(Dataset items)

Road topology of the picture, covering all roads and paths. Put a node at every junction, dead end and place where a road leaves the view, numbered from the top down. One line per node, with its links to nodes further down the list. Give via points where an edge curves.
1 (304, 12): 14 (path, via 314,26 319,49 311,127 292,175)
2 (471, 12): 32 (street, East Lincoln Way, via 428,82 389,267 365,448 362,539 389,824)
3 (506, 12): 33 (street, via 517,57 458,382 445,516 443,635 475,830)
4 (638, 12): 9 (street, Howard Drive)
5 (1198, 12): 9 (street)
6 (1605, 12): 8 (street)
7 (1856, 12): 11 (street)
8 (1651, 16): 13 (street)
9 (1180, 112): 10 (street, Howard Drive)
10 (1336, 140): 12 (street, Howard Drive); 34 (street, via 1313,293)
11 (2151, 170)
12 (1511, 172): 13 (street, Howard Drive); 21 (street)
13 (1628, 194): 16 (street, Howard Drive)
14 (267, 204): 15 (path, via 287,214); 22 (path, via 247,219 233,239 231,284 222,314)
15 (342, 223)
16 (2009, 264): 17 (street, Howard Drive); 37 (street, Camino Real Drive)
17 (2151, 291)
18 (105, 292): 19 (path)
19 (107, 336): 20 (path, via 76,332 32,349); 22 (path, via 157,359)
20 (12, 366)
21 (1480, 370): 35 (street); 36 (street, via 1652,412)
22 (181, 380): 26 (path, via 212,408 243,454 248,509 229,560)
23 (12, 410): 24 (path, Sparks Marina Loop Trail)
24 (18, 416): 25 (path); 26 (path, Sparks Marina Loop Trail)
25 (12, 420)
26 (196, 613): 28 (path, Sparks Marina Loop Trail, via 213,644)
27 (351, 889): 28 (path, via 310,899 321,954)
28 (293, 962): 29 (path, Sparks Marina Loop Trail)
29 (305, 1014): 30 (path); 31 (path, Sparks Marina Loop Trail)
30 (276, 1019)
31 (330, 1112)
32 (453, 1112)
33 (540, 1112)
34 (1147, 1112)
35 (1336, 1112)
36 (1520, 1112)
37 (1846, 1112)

YOUR GOAL
From the data above, pick out each line containing "Loop" and copy it.

RESPONSE FOR THIS EXERCISE
23 (12, 410): 24 (path, Sparks Marina Loop Trail)
24 (18, 416): 25 (path); 26 (path, Sparks Marina Loop Trail)
26 (196, 613): 28 (path, Sparks Marina Loop Trail, via 213,644)
28 (293, 962): 29 (path, Sparks Marina Loop Trail)
29 (305, 1014): 30 (path); 31 (path, Sparks Marina Loop Trail)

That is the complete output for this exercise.